薬事申請には「承認」と「認証」及び「届出」の3つの種類があります。

「承認」と「認証」は、申請の基本的な流れは共通する部分もありますが、実際には申請先の機関や提出する書類の内容、さらには手続きの詳細が異なります。

そのため、両者の違いを正しく理解し、適切に対応することが重要です。


また、「承認」及び「認証」の場合は、申請する品目に対するQMS体制が整っていることを確認するために「QMS(品質マネジメントシステム)適合性調査」が実施されます。

※申請対象外の製品に関する体制が確認される場合もあります。



■ 承認の場合


「承認」が必要な製品については、まず、製品の仕様や有効性、安全性などを記載した申請書と、それを補足する添付資料(STED)を、PMDA(医薬品医療機器総合機構)に提出します。


申請書の提出後、通常10日以内に、QMS適合性調査のための資料もPMDAに提出する必要があります。

この調査は、書類だけで行われる「書面調査」と、実際に現場を訪問して行う「実地調査」の2種類があります。


どちらが実施されるかは提出資料の内容、製造管理又は品質管理に注意を要する程度及び過去の実績等によってPMDAが判断します。


実地調査となった場合には、PMDAの審査官が製造販売業者や製造業者の施設を訪問し、QMSが基準に適合しているかどうかを確認します。


また、PMDAによる審査の過程では、申請書や添付資料に確認事項や疑義などが生じると「照会」という形で質問が出されます。

この場合、申請者は照会に対する「回答」を行い、場合によっては追加資料の提出を求められることがあります。同様に、QMSの体制に疑義がある場合にも照会が行われます。


このような照会と回答のやり取りを必要に応じて数回繰り返し、すべての審査が完了すると、最終的に製品が「承認」されます。



■ 認証の場合


「認証」が必要な製品の場合は、登録認証機関に対して申請を行います。

この際も、認証申請書と添付資料(STED)を提出します。


認証の場合、QMS適合性調査の資料は認証申請書などと同時に提出するよう求められることが多いようです。


注意すべきことは、登録認証機関によって審査できる製品の範囲が異なるという点です。

すべての製品がすべての認証機関で認証できるわけではありません。

そのため、申請を行う前に、自社の製品がその認証機関で審査可能かどうかを事前に確認することが必要です。



■届出の場合


一方で、「届出」は承認・認証と同一の記載項目である届出書をPMDAに提出します。添付資料の提出は求められていません。
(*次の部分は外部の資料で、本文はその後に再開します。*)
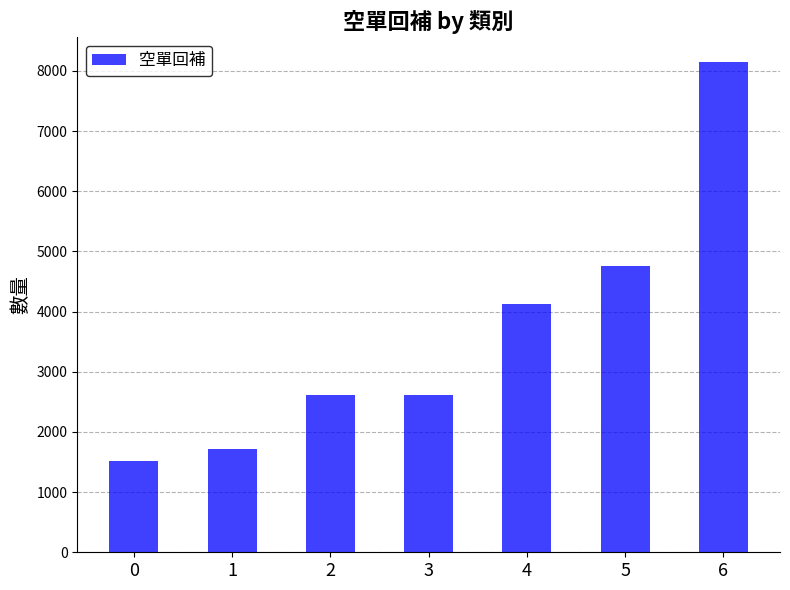

What is the sum of all values?

25498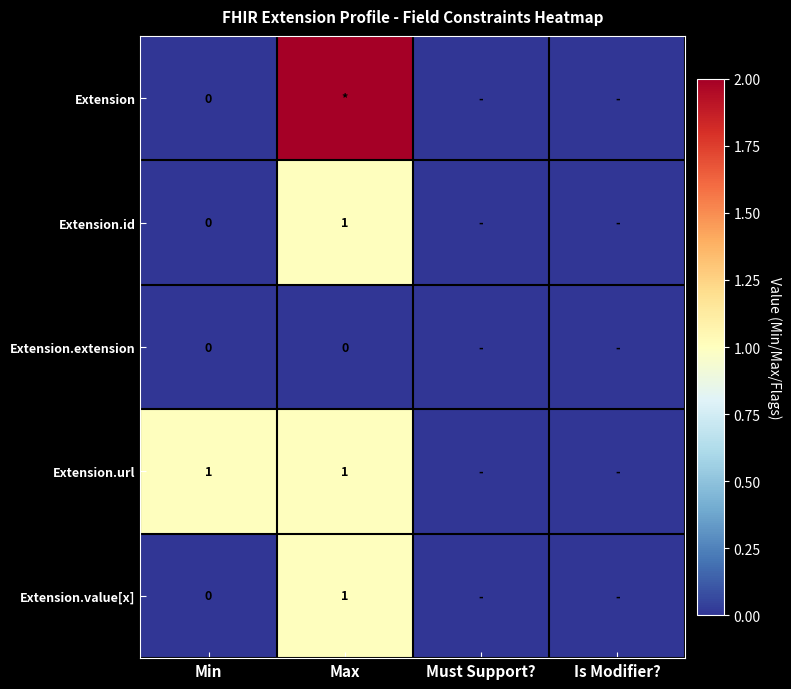

At which category does the chart reach its peak across all series?

Max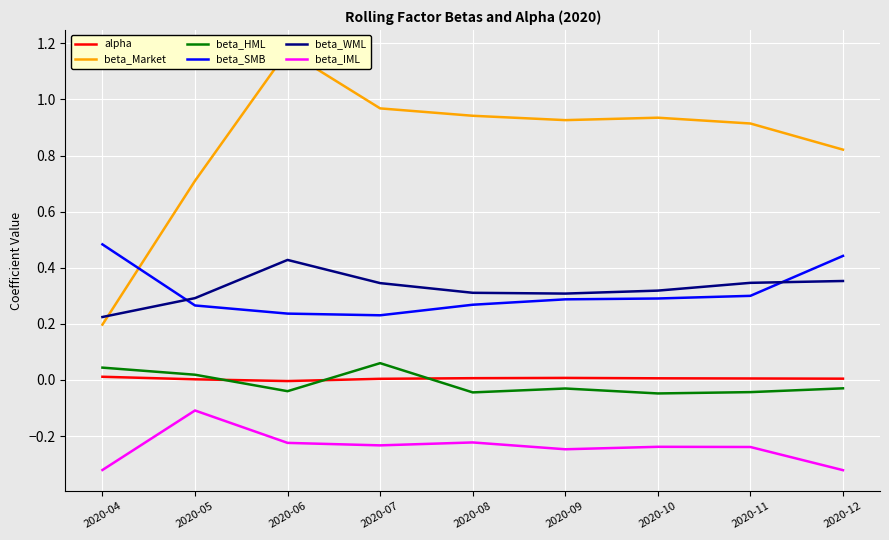

What are all the series names shown in the legend?

alpha, beta_Market, beta_HML, beta_SMB, beta_WML, beta_IML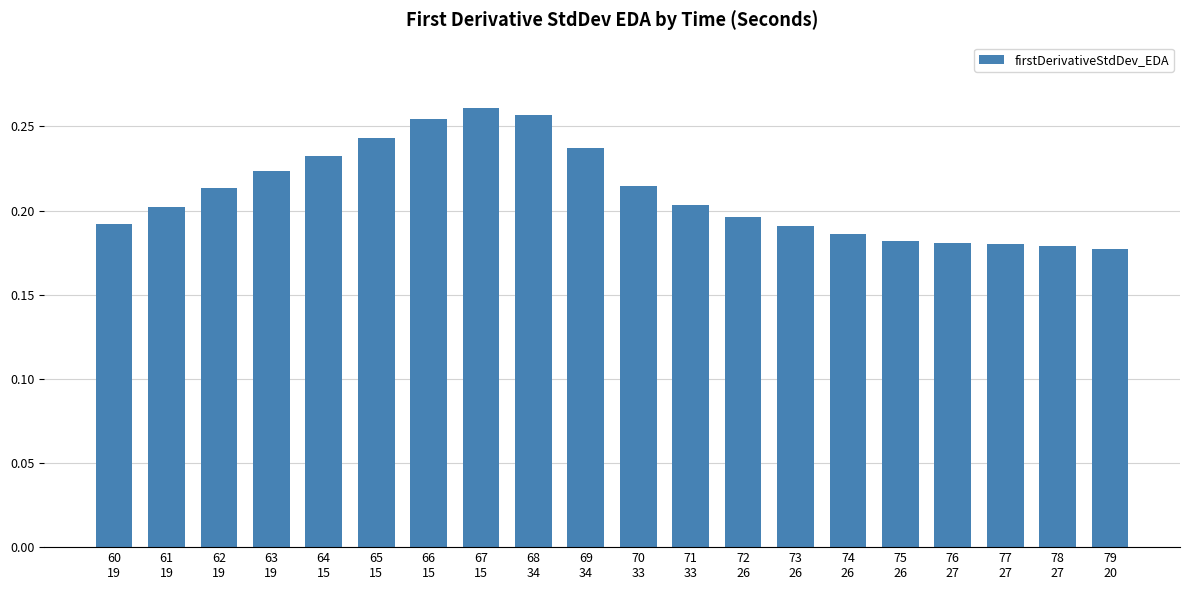

What is the sum of all values?

4.2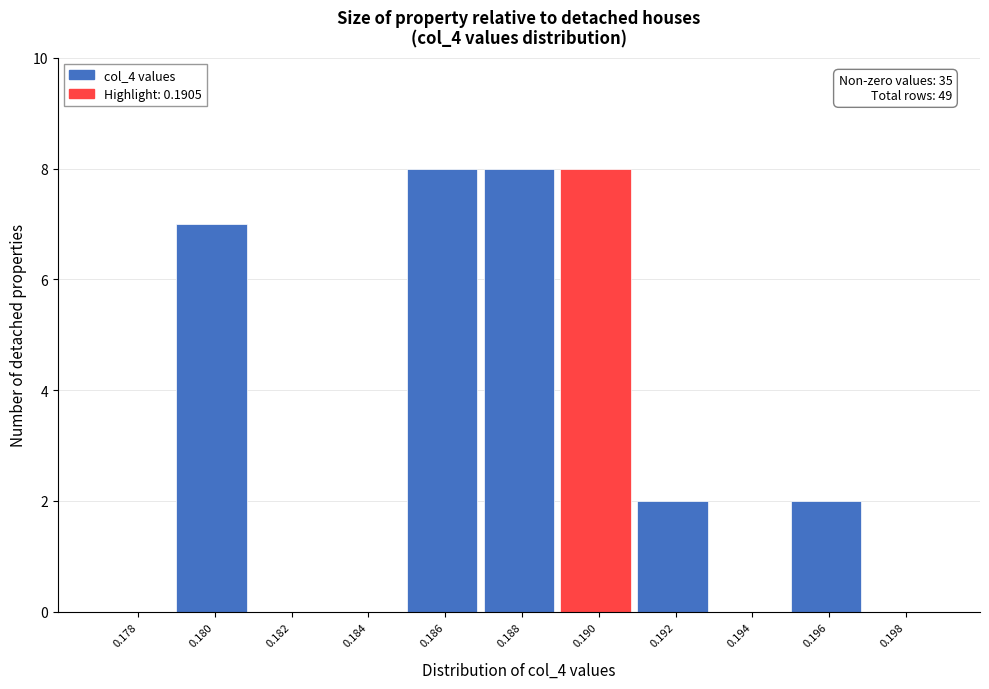

Reading right to left, what are all the values shown in this chart?

0.198=0	0.196=2	0.194=0	0.192=2	0.190=8	0.188=8	0.186=8	0.184=0	0.182=0	0.180=7	0.178=0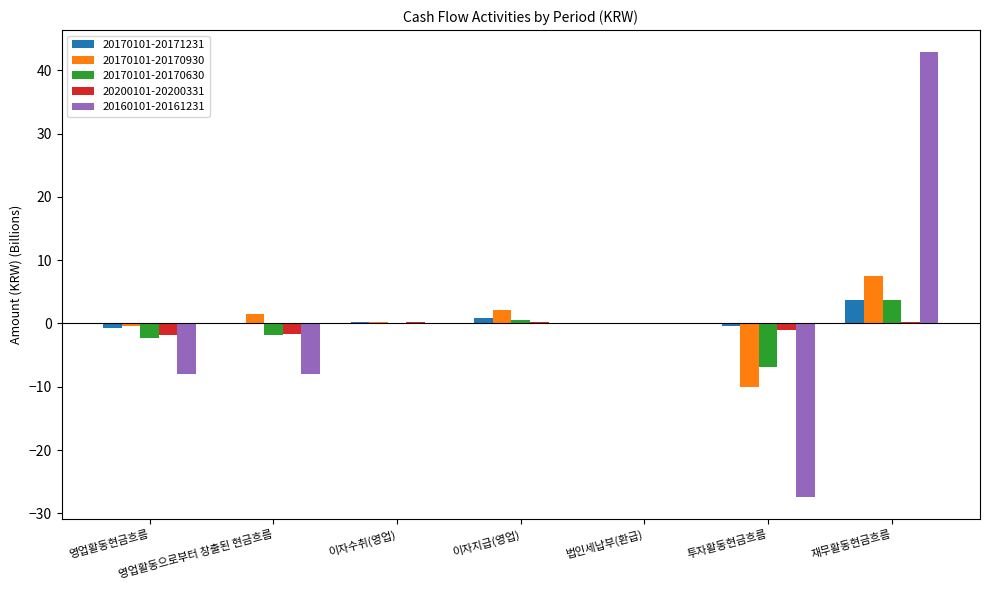

What is the difference between the 20170101-20170630 values at 이자지급(영업) and 법인세납부(환급)?

0.6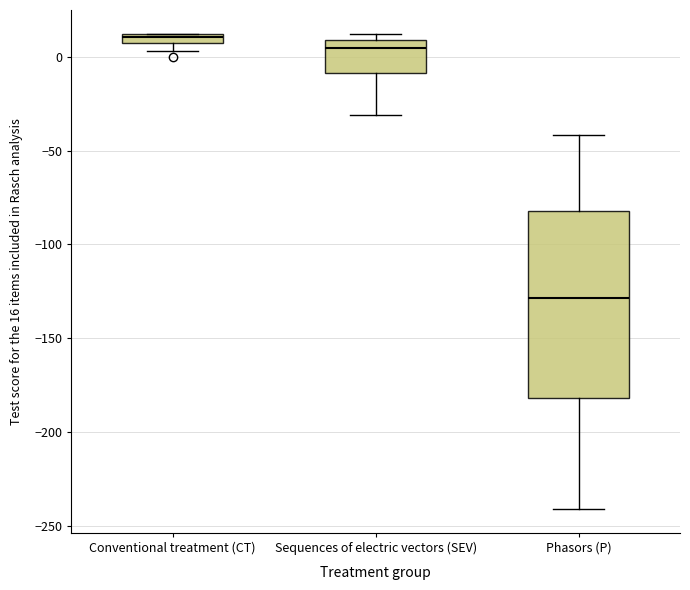

Comparing the boxes themselves (not the whiskers), which one is the tallest?

Phasors (P)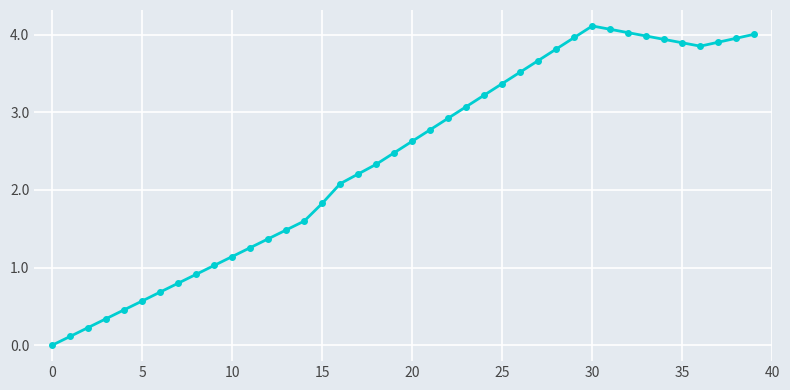

What is the average value?

2.4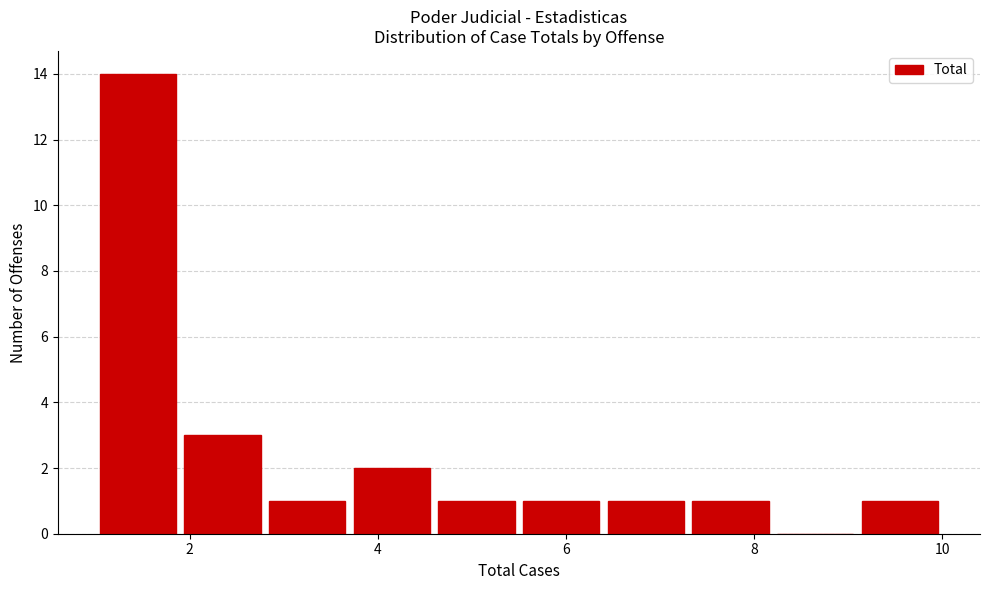

How tall is the bar that spans 1.9 to 2.8 on the x-axis? Neither the bar edges nor the heights are printed on the chart, so give them approximately, as read against the axes.

3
製品の品質、有効性及び安全性は自社で担保することが必要です。

届出はQMS適合性調査の調査対象ではありませんが、社内のQMS体制を整えておく必要があります。




薬事申請のプロセスは、専門的で細かい手続きが求められます。

「承認」の場合はPMDAによる審査、「認証」の場合は登録認証機関による審査となり、それぞれに必要な対応や書類、スケジュール管理が異なります。


スムーズに審査を進めるためには、早い段階から必要な資料の準備とスケジュールの見通しを立てておくことが不可欠です。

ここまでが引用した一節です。